§ **Action item**:
Reproduce all records below exactly.

Stored data entries:
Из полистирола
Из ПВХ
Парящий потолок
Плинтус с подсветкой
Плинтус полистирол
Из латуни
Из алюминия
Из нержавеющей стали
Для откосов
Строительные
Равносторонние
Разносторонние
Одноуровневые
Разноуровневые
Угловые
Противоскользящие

§ **Response to this exercise**:
Из полистирола
Из ПВХ
Парящий потолок
Плинтус с подсветкой
Плинтус полистирол
Из латуни
Из алюминия
Из нержавеющей стали
Для откосов
Строительные
Равносторонние
Разносторонние
Одноуровневые
Разноуровневые
Угловые
Противоскользящие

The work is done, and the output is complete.